* [Assignment]
I would like the lines below, from the one with "For instance, a" through the one with "Distribution and fulfillment", copied exactly and without any pictures.

▼

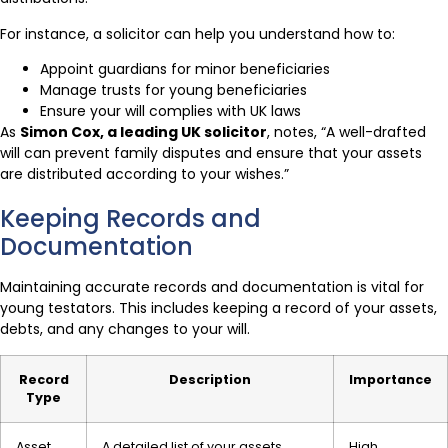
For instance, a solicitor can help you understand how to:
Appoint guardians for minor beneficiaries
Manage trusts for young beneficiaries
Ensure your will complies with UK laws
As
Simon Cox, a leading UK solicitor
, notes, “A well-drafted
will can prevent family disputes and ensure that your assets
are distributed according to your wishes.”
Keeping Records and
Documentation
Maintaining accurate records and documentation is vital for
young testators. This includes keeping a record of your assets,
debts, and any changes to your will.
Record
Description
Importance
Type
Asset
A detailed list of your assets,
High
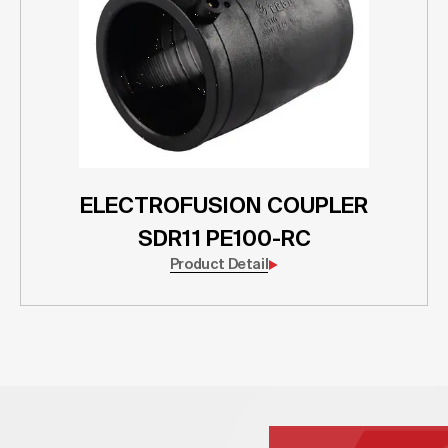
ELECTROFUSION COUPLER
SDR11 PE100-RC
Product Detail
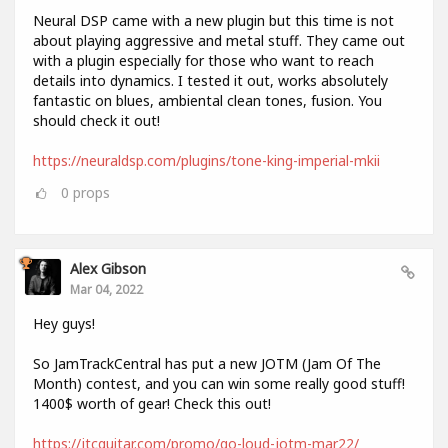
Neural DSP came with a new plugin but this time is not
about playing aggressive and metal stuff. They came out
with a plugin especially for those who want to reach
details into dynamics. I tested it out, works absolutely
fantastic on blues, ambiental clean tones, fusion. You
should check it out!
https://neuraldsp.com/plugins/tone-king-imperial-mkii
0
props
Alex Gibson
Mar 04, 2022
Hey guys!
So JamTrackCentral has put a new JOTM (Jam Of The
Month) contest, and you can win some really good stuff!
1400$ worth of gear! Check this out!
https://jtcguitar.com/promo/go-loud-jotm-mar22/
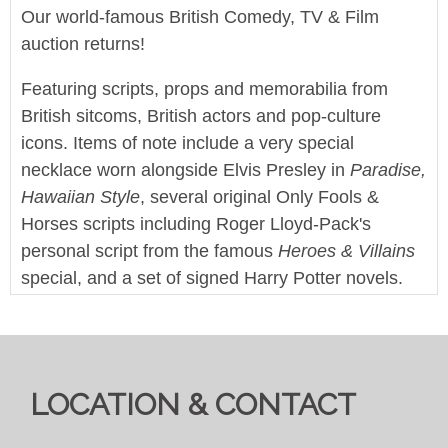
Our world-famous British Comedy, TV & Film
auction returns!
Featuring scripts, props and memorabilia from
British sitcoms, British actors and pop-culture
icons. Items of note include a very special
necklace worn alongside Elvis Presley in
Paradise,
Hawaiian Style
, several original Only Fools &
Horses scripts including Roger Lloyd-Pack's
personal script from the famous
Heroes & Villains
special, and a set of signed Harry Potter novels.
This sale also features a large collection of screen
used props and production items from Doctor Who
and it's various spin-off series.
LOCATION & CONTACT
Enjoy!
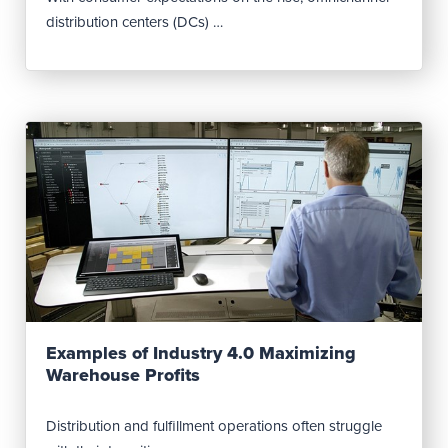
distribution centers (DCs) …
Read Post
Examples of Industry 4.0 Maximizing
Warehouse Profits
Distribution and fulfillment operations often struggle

▲
▼

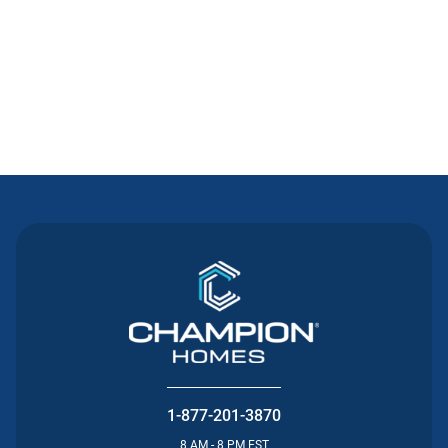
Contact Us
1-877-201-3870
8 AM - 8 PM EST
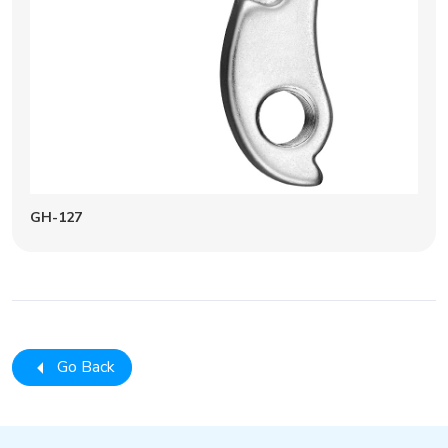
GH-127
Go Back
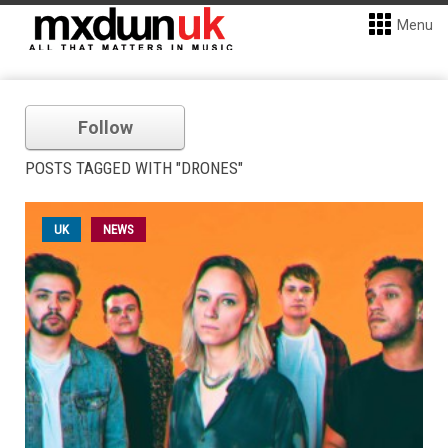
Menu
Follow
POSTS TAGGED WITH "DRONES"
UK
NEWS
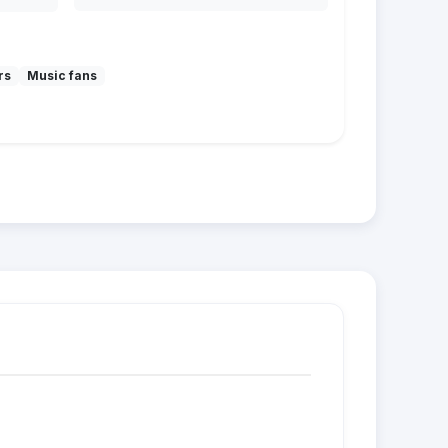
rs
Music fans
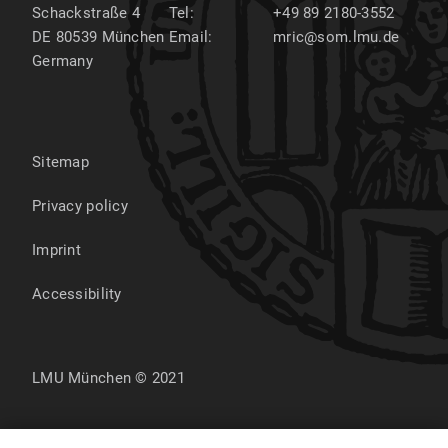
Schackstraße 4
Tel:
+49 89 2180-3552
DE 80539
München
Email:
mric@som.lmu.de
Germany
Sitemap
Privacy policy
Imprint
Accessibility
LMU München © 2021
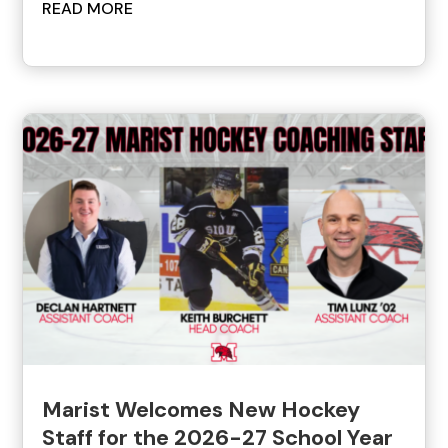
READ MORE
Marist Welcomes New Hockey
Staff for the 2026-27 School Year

▲

* [Your solution]
For instance, a solicitor can help you understand how to:
Appoint guardians for minor beneficiaries
Manage trusts for young beneficiaries
Ensure your will complies with UK laws
As
Simon Cox, a leading UK solicitor
, notes, “A well-drafted
will can prevent family disputes and ensure that your assets
are distributed according to your wishes.”
Keeping Records and
Documentation
Maintaining accurate records and documentation is vital for
young testators. This includes keeping a record of your assets,
debts, and any changes to your will.
Record
Description
Importance
Type
Asset
A detailed list of your assets,
High
ELECTROFUSION COUPLER
SDR11 PE100-RC
Product Detail
Neural DSP came with a new plugin but this time is not
about playing aggressive and metal stuff. They came out
with a plugin especially for those who want to reach
details into dynamics. I tested it out, works absolutely
fantastic on blues, ambiental clean tones, fusion. You
should check it out!
https://neuraldsp.com/plugins/tone-king-imperial-mkii
0
props
Alex Gibson
Mar 04, 2022
Hey guys!
So JamTrackCentral has put a new JOTM (Jam Of The
Month) contest, and you can win some really good stuff!
1400$ worth of gear! Check this out!
https://jtcguitar.com/promo/go-loud-jotm-mar22/
Our world-famous British Comedy, TV & Film
auction returns!
Featuring scripts, props and memorabilia from
British sitcoms, British actors and pop-culture
icons. Items of note include a very special
necklace worn alongside Elvis Presley in
Paradise,
Hawaiian Style
, several original Only Fools &
Horses scripts including Roger Lloyd-Pack's
personal script from the famous
Heroes & Villains
special, and a set of signed Harry Potter novels.
This sale also features a large collection of screen
used props and production items from Doctor Who
and it's various spin-off series.
LOCATION & CONTACT
Enjoy!
distribution centers (DCs) …
Read Post
Examples of Industry 4.0 Maximizing
Warehouse Profits
Distribution and fulfillment operations often struggle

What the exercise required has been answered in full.